**Supplied entries**
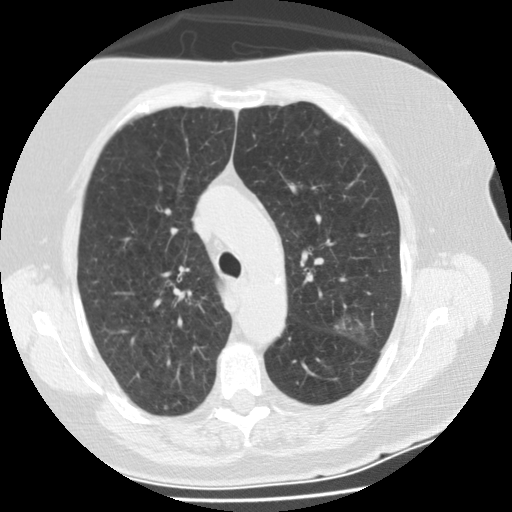
Low-dose screening chest CT, axial slice. Second screening round (one year after baseline). Lung window (W 1500 / L -600 HU). Slice 83 of 297 in the series. Female participant, aged 74 years at enrolment. Former smoker at enrolment.
• Expert reader's lesion annotation, bounding box [x1, y1, x2, y2] px = [326, 304, 387, 359].
• The screening reader recorded 3 non-calcified nodules or masses ≥4 mm on this exam (right lower lobe, left upper lobe, left upper lobe); which of them this box marks is not recorded.
• Later outcome: lung cancer diagnosed 68 days after this screen — bronchiolo-alveolar adenocarcinoma, NOS, left upper lobe, stage IA (AJCC 6th edition), 20 mm at pathology.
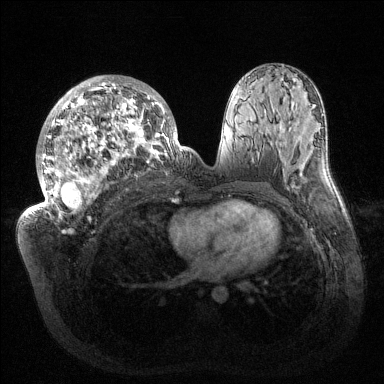
Breast MRI (dynamic contrast-enhanced), one axial slice. Position 76 of 144 along the scan axis. Dynamic contrast-enhanced series, time point 2 of 6 at this slice position (early post-contrast). 1.5 T. TE 1.5 ms, TR 4.6 ms. 1.2 mm slice thickness. 384 × 384 image matrix, field of view 420 × 420 mm. Female patient.
Outlined on this slice (semi-automatic segmentation, software-assisted and operator-edited):
- enhancing-tissue mask used for the functional tumour volume (all voxels passing the contrast-enhancement thresholds inside the analysis volume; usually the tumour): bounding box <33,76,182,216> (left, top, right, bottom; pixels)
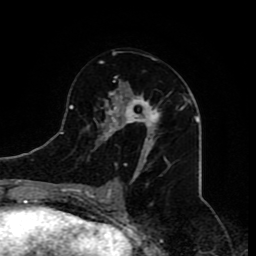
Breast MRI (dynamic contrast-enhanced), one axial slice. Slice 43 of 80 in the series (ordered by position). Cropped to one breast. Dynamic contrast-enhanced series, time point 2 of 8 at this slice position (early post-contrast). 1.5 T. TE 4.2 ms, TR 7 ms. 2 mm slice thickness. 256 × 256 image matrix. Female patient.
Annotated regions visible in this slice (semi-automatically segmented with operator editing):
- enhancing-tissue mask used for the functional tumour volume (all voxels passing the contrast-enhancement thresholds inside the analysis volume; usually the tumour): bounding box <80,52,171,209> (left, top, right, bottom; pixels)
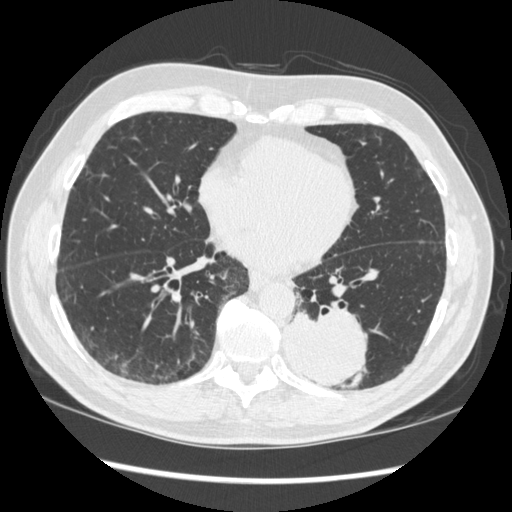
Low-dose screening chest CT, one axial slice. Reconstruction kernel STANDARD. 120 kVp. Lung window (W 1500 / L -600 HU). 512 × 512 image matrix.
Outlined on this slice (manually delineated by an expert):
- lesion 1 (tumor, lower lobe of left lung): bounding box (x1, y1, x2, y2) in pixels: (284, 311, 368, 389)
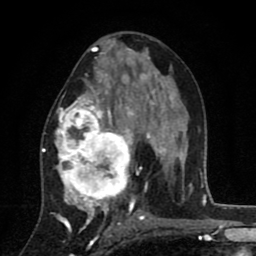
Breast MRI (dynamic contrast-enhanced), one axial slice; slice 45 of 80 in the series (ordered by position); cropped to one breast; dynamic contrast-enhanced series, time point 2 of 8 at this slice position (early post-contrast); 1.5 T; TE 2.7 ms, TR 6.6 ms; 256 × 256 image matrix, field of view 150 × 150 mm. Female patient.
Annotated regions visible in this slice (semi-automatic segmentation, software-assisted and operator-edited):
- enhancing-tissue mask used for the functional tumour volume (all voxels passing the contrast-enhancement thresholds inside the analysis volume; usually the tumour): bounding box [x1, y1, x2, y2] px = [42, 53, 146, 211]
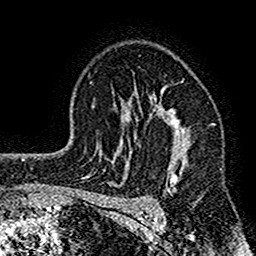
Breast MRI (dynamic contrast-enhanced), one axial slice; slice 105 of 160 in the series (ordered by position); cropped to one breast; dynamic contrast-enhanced series, time point 2 of 7 at this slice position (early post-contrast); 1.5 T; TE 2.7 ms, TR 4.8 ms; 1 mm slice thickness; 256 × 256 image matrix, field of view 151 × 151 mm. Female patient.
Annotated regions visible in this slice (semi-automatically segmented with operator editing):
- enhancing-tissue mask used for the functional tumour volume (all voxels passing the contrast-enhancement thresholds inside the analysis volume; usually the tumour): box from (x=117, y=84) to (x=199, y=212) px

**Exercise details**
Give again, word for word, every line from the top of the data through the line with "304, 387, 359].", both ends included, and exclude the pictures.

**Result**
Low-dose screening chest CT, axial slice. Second screening round (one year after baseline). Lung window (W 1500 / L -600 HU). Slice 83 of 297 in the series. Female participant, aged 74 years at enrolment. Former smoker at enrolment.
• Expert reader's lesion annotation, bounding box [x1, y1, x2, y2] px = [326, 304, 387, 359].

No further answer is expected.